Building of hospital incinerators halted

Nov 18, 2008

THE health ministry has halted the building of incinerators in hospitals countrywide. The directive followed the collapse of the newly-constructed incinerators at Mbabara, Masaka and Mubende referral hospitals.

By Mary Karugaba

THE health ministry has halted the building of incinerators in hospitals countrywide. The directive followed the collapse of the newly-constructed incinerators at Mbabara, Masaka and Mubende referral hospitals.

An incinerator is a structure used to burn waste materials.

Dr Jacinto Amandua, the commissioner for clinical services, said: “We are now reviewing the design because of the new environmental regulations on incinerators. We have sent a team to Dar-es-salaam to study the new design,” he said.

Appearing before the public accounts committee yesterday, Hoima Hospital superintendent Emanuel Moro said the ban had affected many hospitals.
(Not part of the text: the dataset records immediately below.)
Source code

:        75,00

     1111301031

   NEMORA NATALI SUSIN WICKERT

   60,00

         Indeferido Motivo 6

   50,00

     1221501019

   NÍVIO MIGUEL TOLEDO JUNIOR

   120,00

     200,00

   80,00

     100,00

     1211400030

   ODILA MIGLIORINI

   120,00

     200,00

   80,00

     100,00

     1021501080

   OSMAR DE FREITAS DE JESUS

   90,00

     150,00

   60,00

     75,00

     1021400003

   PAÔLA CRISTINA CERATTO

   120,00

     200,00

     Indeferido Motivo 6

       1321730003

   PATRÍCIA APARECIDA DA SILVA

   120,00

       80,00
Moro informed the MPs that several hospitals had resorted to ‘crude means of disposing of medical waste’.

According to Moro, biological waste was being disposed of in placenta pits.
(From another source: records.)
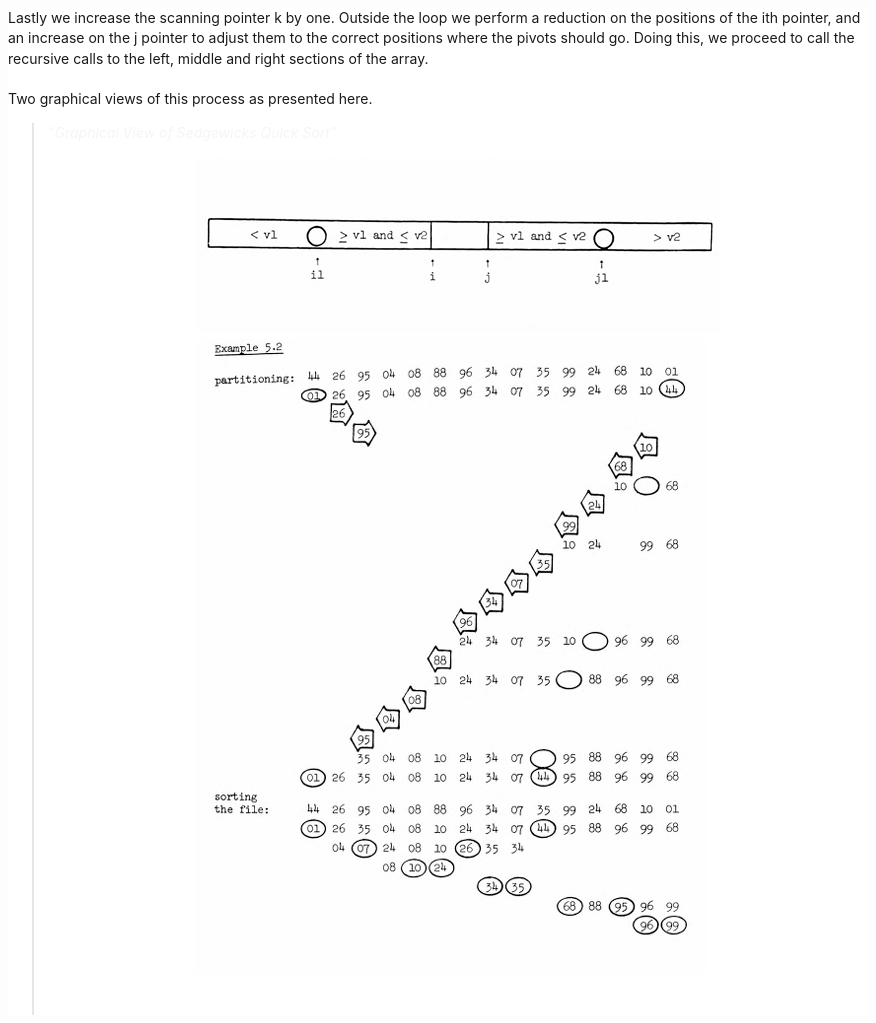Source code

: Lastly we increase the scanning pointer k by one. Outside the loop we perform a reduction on the positions of the ith pointer, and 
an increase on the j pointer to adjust them to the correct positions where the pivots should go. Doing this, we proceed to call the recursive calls
to the left, middle and right sections of the array.
<br><br>
Two graphical views of this process as presented here.
</p>
</blockquote>
<blockquote style="font-style: italic; color: whitesmoke"> <q>Graphical View of Sedgewicks Quick Sort</q>
<div style="display: flex; justify-content: center; align-content: center"> 

![img.png](Images/SedgewickQickSortPartitionScheme.png)
<br>
![img.png](Images/SedgewickQuickSortSorting.png)
<br>
<br>
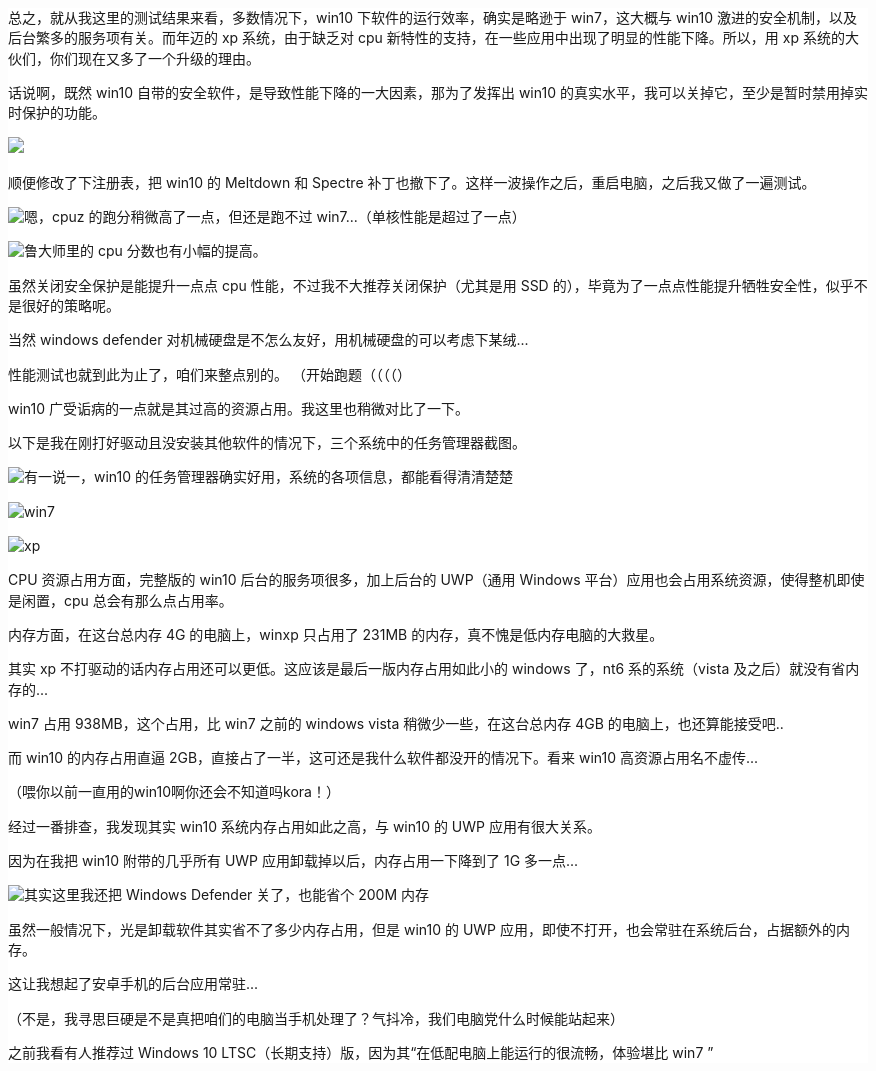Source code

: 总之，就从我这里的测试结果来看，多数情况下，win10 下软件的运行效率，确实是略逊于 win7，这大概与 win10 激进的安全机制，以及后台繁多的服务项有关。而年迈的 xp 系统，由于缺乏对 cpu 新特性的支持，在一些应用中出现了明显的性能下降。所以，用 xp 系统的大伙们，你们现在又多了一个升级的理由。

话说啊，既然 win10 自带的安全软件，是导致性能下降的一大因素，那为了发挥出 win10 的真实水平，我可以关掉它，至少是暂时禁用掉实时保护的功能。

![](https://wzq02.top/images/for_hexo/200825232332.png)

顺便修改了下注册表，把 win10 的 Meltdown 和 Spectre 补丁也撤下了。这样一波操作之后，重启电脑，之后我又做了一遍测试。

![嗯，cpuz 的跑分稍微高了一点，但还是跑不过 win7...（单核性能是超过了一点）](https://wzq02.top/images/for_hexo/10_cpuz_rnd2.png)

![鲁大师里的 cpu 分数也有小幅的提高。](https://wzq02.top/images/for_hexo/10_ludashi_cpu.png)

虽然关闭安全保护是能提升一点点 cpu 性能，不过我不大推荐关闭保护（尤其是用 SSD 的），毕竟为了一点点性能提升牺牲安全性，似乎不是很好的策略呢。

当然 windows defender 对机械硬盘是不怎么友好，用机械硬盘的可以考虑下某绒...

性能测试也就到此为止了，咱们来整点别的。
（开始跑题（（（（）


win10 广受诟病的一点就是其过高的资源占用。我这里也稍微对比了一下。

以下是我在刚打好驱动且没安装其他软件的情况下，三个系统中的任务管理器截图。

![有一说一，win10 的任务管理器确实好用，系统的各项信息，都能看得清清楚楚](https://wzq02.top/images/for_hexo/10_ramusage.png)

![win7](https://wzq02.top/images/for_hexo/7_ramusage.png)

![xp](https://wzq02.top/images/for_hexo/xp_ramusage.png)

CPU 资源占用方面，完整版的 win10 后台的服务项很多，加上后台的 UWP（通用 Windows 平台）应用也会占用系统资源，使得整机即使是闲置，cpu 总会有那么点占用率。

内存方面，在这台总内存 4G 的电脑上，winxp 只占用了 231MB 的内存，真不愧是低内存电脑的大救星。

其实 xp 不打驱动的话内存占用还可以更低。这应该是最后一版内存占用如此小的 windows 了，nt6 系的系统（vista 及之后）就没有省内存的...

win7 占用 938MB，这个占用，比 win7 之前的 windows vista 稍微少一些，在这台总内存 4GB 的电脑上，也还算能接受吧..

而 win10 的内存占用直逼 2GB，直接占了一半，这可还是我什么软件都没开的情况下。看来 win10 高资源占用名不虚传...

（喂你以前一直用的win10啊你还会不知道吗kora！）



经过一番排查，我发现其实 win10 系统内存占用如此之高，与 win10 的 UWP 应用有很大关系。

因为在我把 win10 附带的几乎所有 UWP 应用卸载掉以后，内存占用一下降到了 1G 多一点...

![其实这里我还把 Windows Defender 关了，也能省个 200M 内存](https://wzq02.top/images/for_hexo/200826213101.png)

虽然一般情况下，光是卸载软件其实省不了多少内存占用，但是 win10 的 UWP 应用，即使不打开，也会常驻在系统后台，占据额外的内存。

这让我想起了安卓手机的后台应用常驻...

（不是，我寻思巨硬是不是真把咱们的电脑当手机处理了？气抖冷，我们电脑党什么时候能站起来）



之前我看有人推荐过 Windows 10 LTSC（长期支持）版，因为其“在低配电脑上能运行的很流畅，体验堪比 win7 ”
Dry waste, Moro said, was disposed of in open pits and burned on a daily basis.

“These are the methods recommended by the infection control programme in the absence of an incinerator,” he said.

He noted that for three years, Hoima Hospital included the installation of an incinerator in its development plans, but the project could not be undertaken due to lack of funds.

The MPs also heard that the hospital sewage system and sanitary facilities were faulty.
He also said the hospital’s operating theatre was small for a referral hospital.